Depending on what you want to do, your mileage may vary. I would hesitate in waiting more than 10-20 milliseconds in a lock wait. But then, I am using PHP which is disastrous for concurrent programming : ( The next version is in Python :)

Regards,


Matt

On 14 May 2007, at 17:57, Dustin Sallings wrote:


On May 14, 2007, at 8:25 , Julio Leyva wrote:

We have a transaction that must lock a key in a table and no any other parallel transaction can access that key until the first transaction is finished.

We think that process will be faster using memcached.

The best that memcached could offer is a counter you could do something like a spinlock on. That may very well be worse.

It should be possible to parallelize your transactions, though. Should all read processes stop just because something has indicated it may be changing in another process? If you allow concurrent reads, then you memcache can help, but you can likely do away with the lock altogether.

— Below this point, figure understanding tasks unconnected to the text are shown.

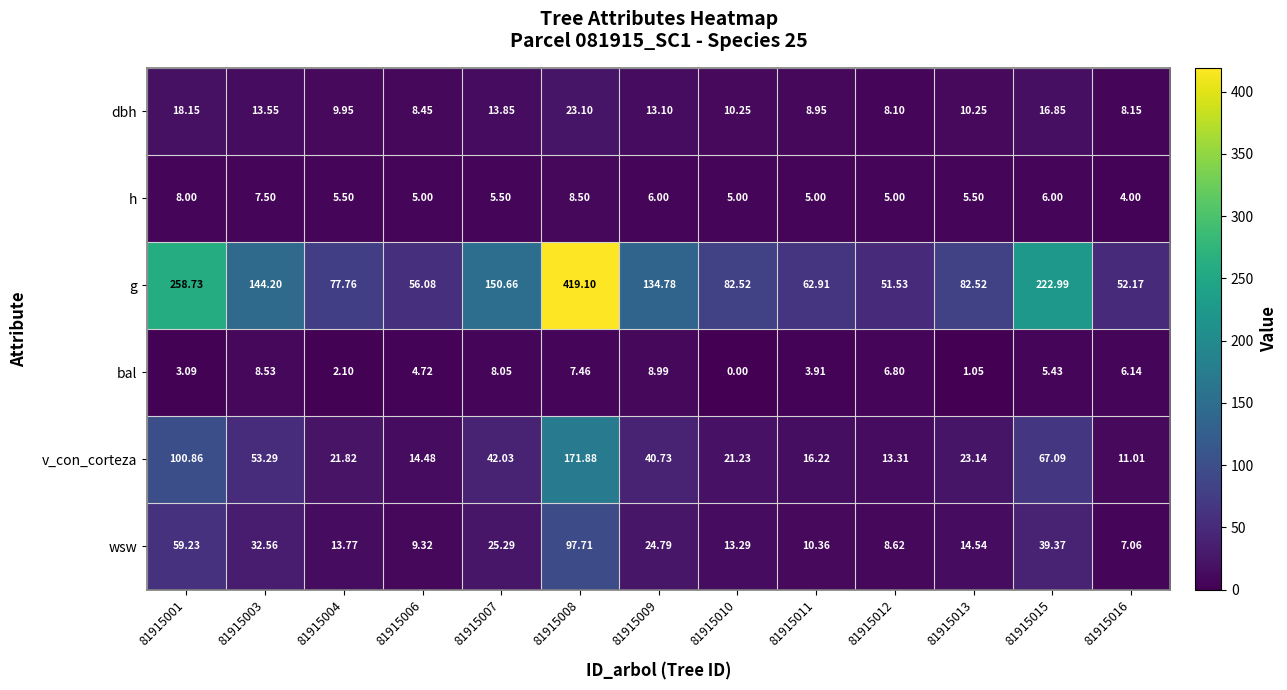

Between 81915009 and 81915010, which series saw the biggest shift?

g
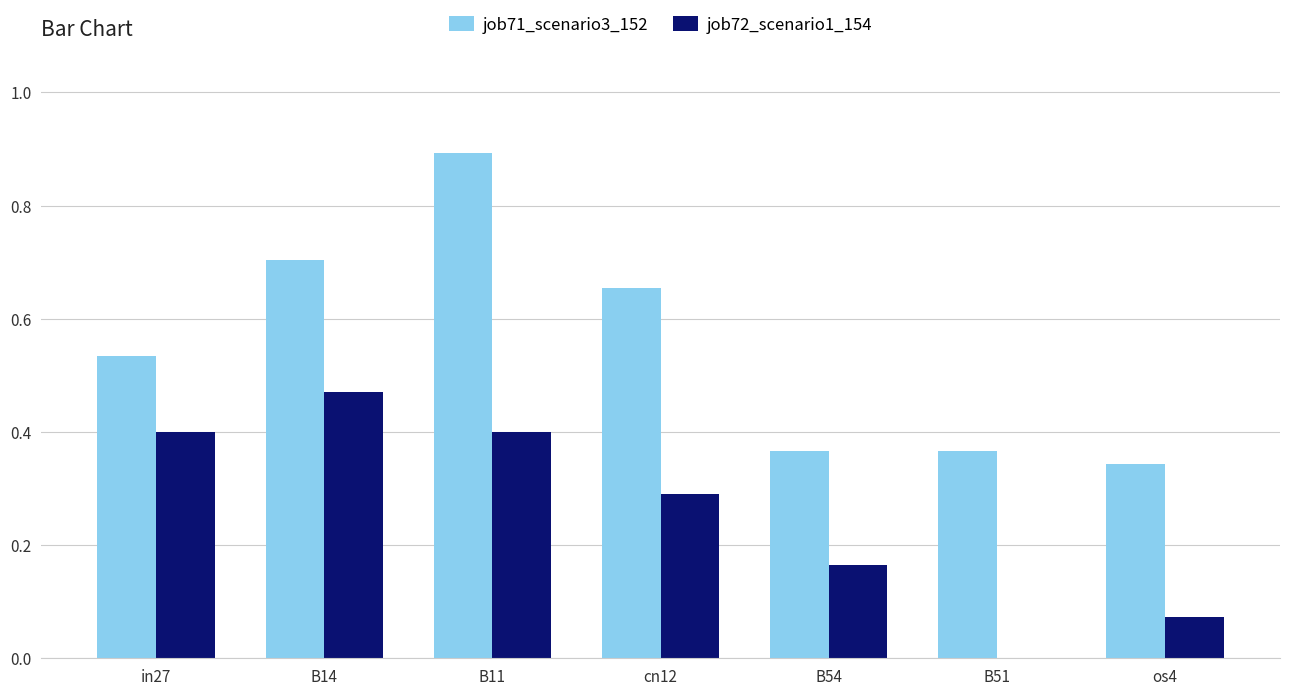

Which series has the largest total across all categories?

job71_scenario3_152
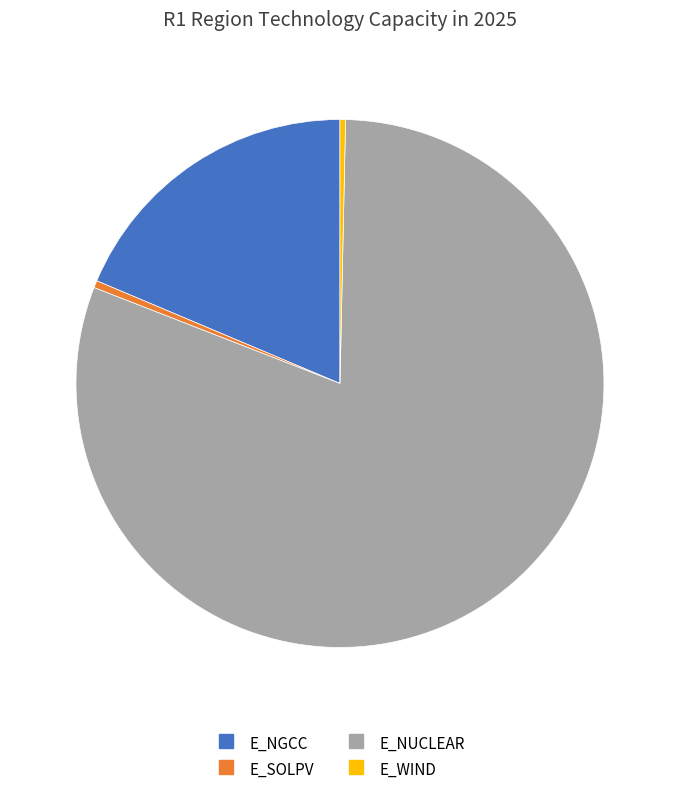

True or false: E_NUCLEAR accounts for 81% of the total.

True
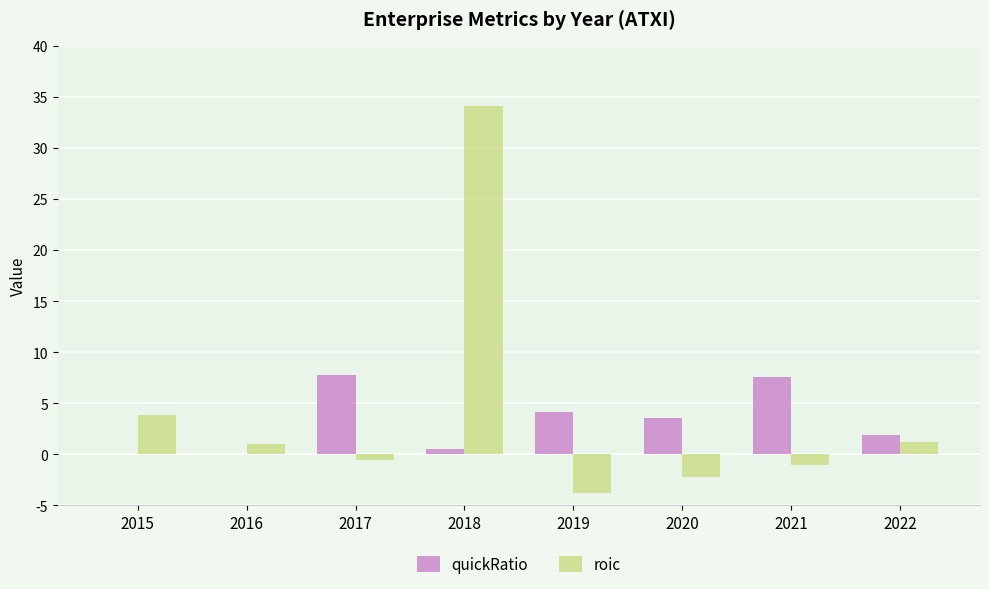

Which series has the largest total across all categories?

roic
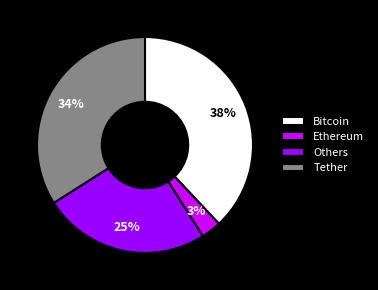

Does Tether account for over 50% of the chart?

No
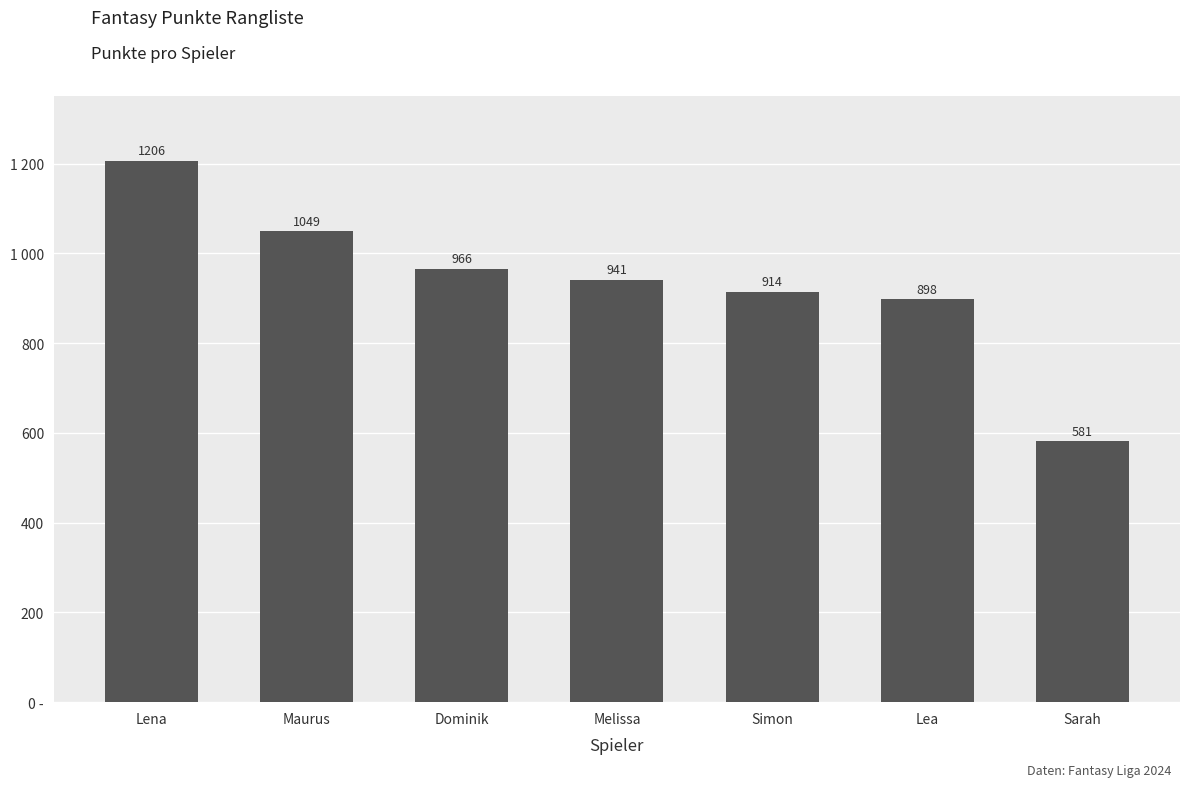

What is the difference between the values at Dominik and Lea?

68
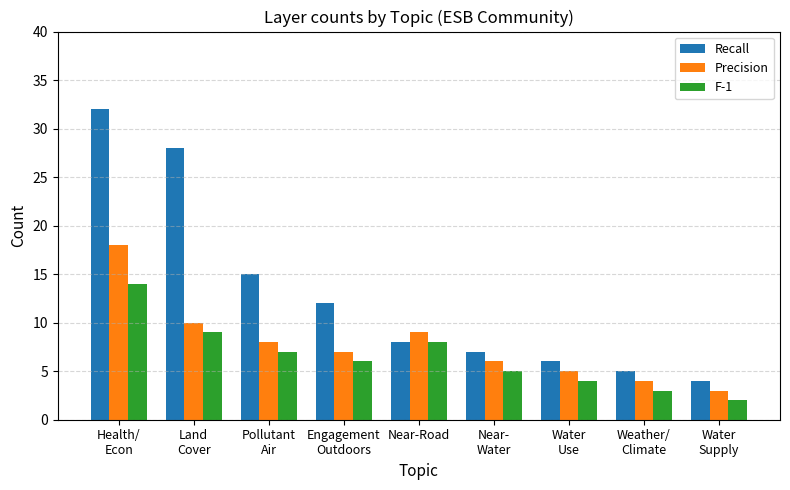

Rank the series at Pollutant
Air from highest to lowest value.

Recall, Precision, F-1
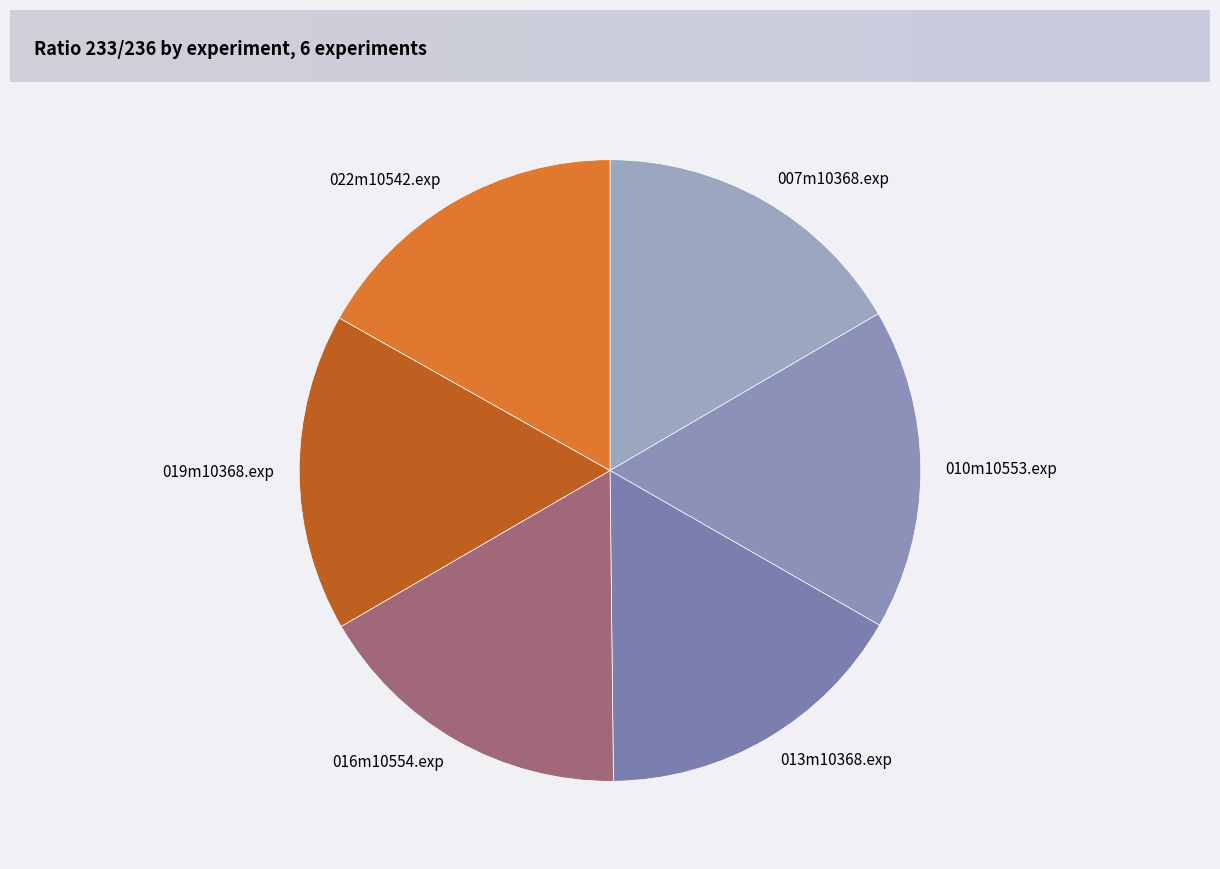

Combined, do 016m10554.exp and 022m10542.exp account for over 50%?

No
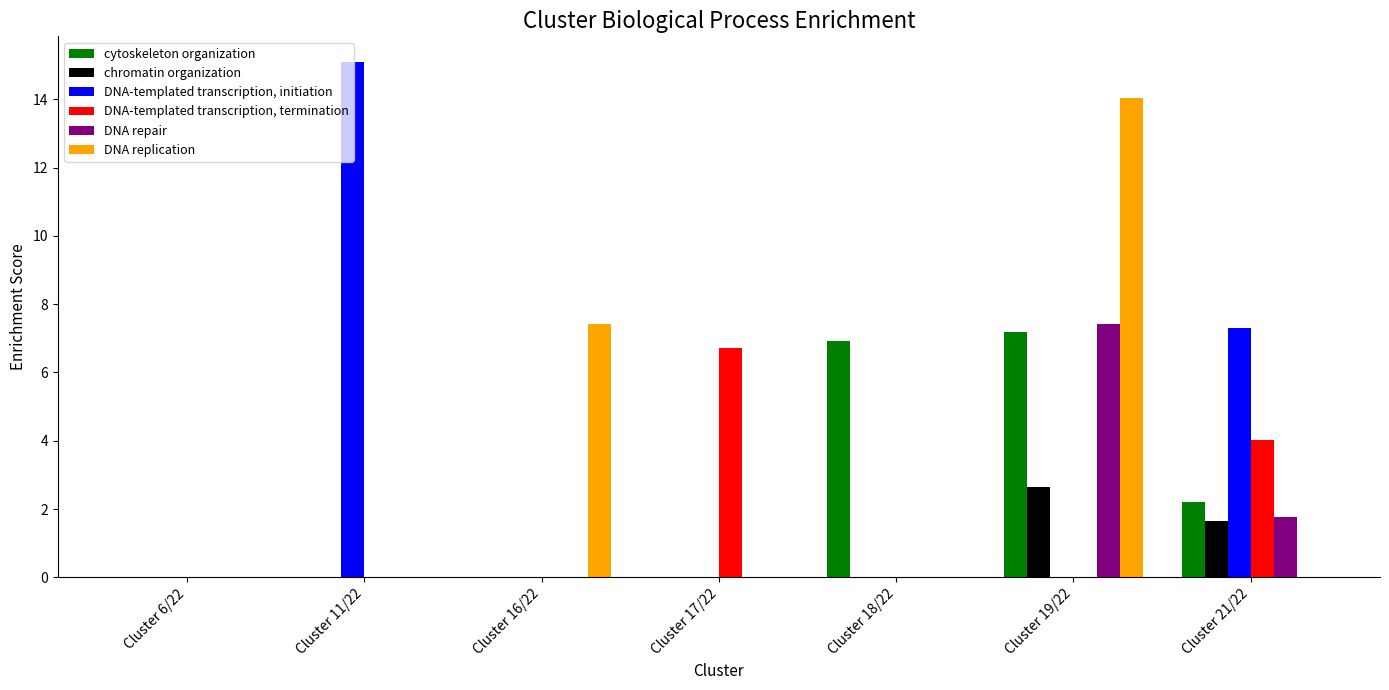

How many categories are shown in the chart?

7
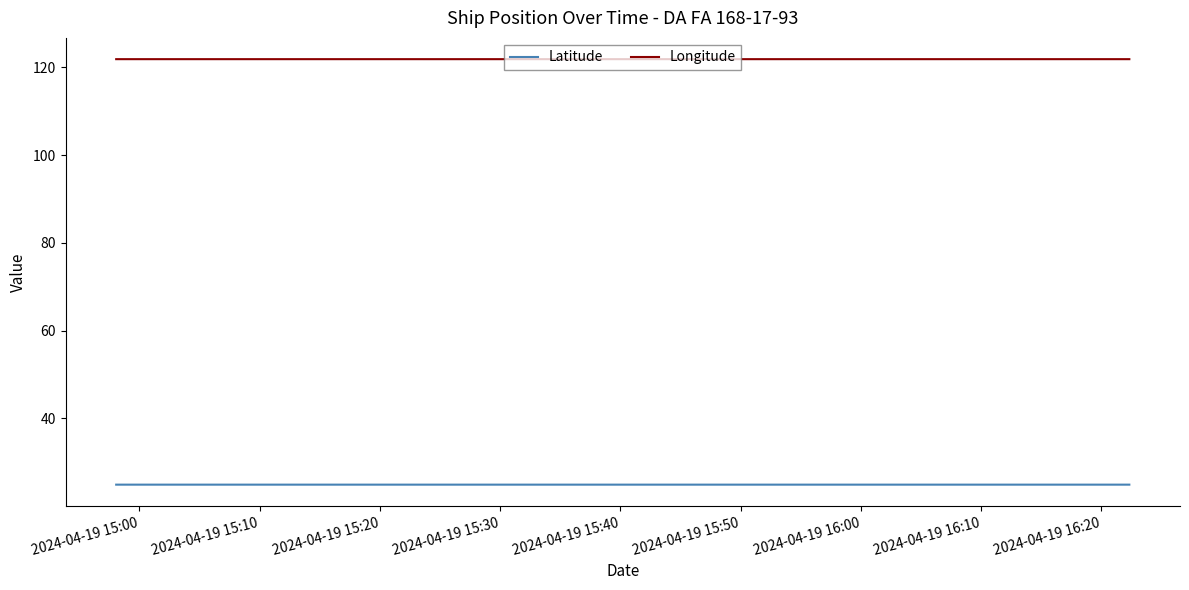

Which series has the largest total across all categories?

Longitude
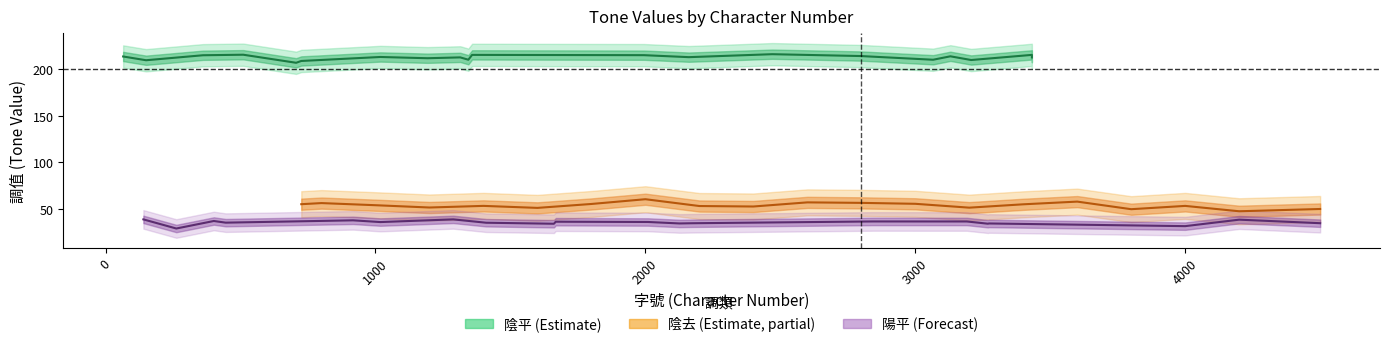

What are all the series names shown in the legend?

陰平, 陽平, 陰去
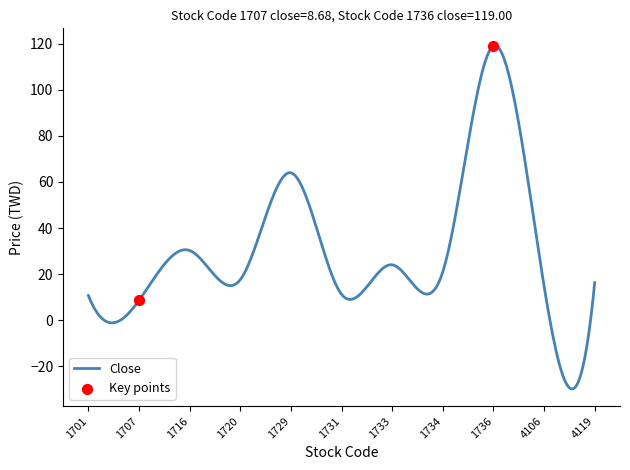

At how many categories does at least one series exceed 74?

1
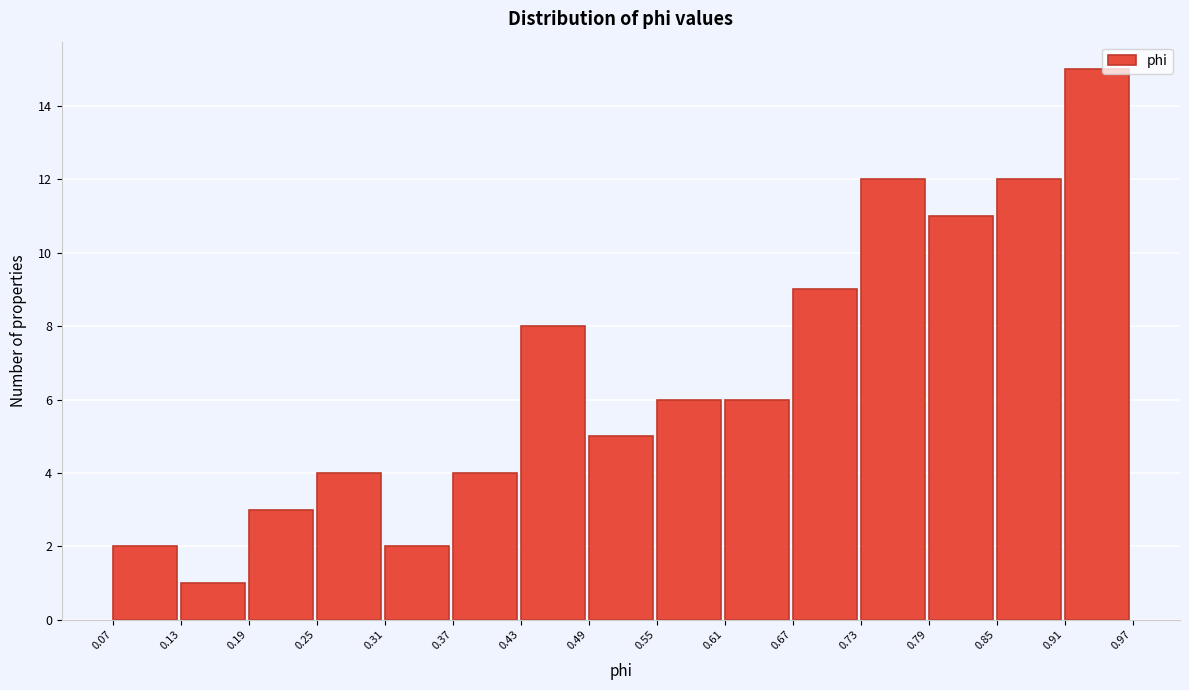

What is the height of the bar covering 0.43 to 0.49 on the x-axis? The values are not printed on the chart, so give them approximately, as read against the axis.

8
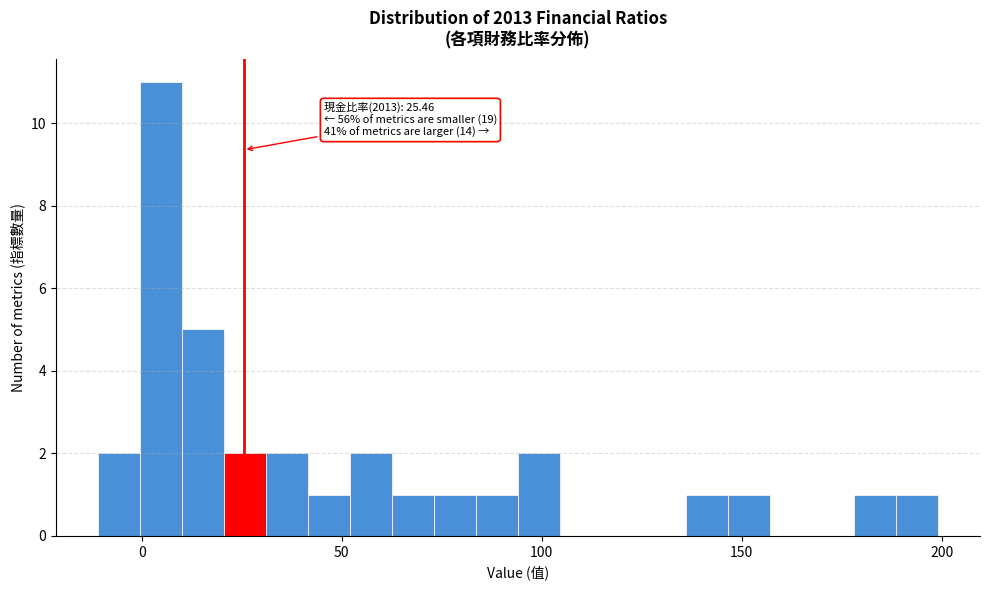

Read against the x-axis, roughly where is the centre of the tallest bar?

5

If you can defer your concurrency checking to the *end* of the transaction, all you have to do is roll back whatever transaction didn't win and start it over. I used to do something like this for a relatively concurrent system. In my case, the number of transaction collisions was small enough that I never even bothered to replay the loser. I'd just roll it back and return an error and let the other side deal with the failure. I tracked all of the fields that changed, so resolving it would've been pretty simple, though.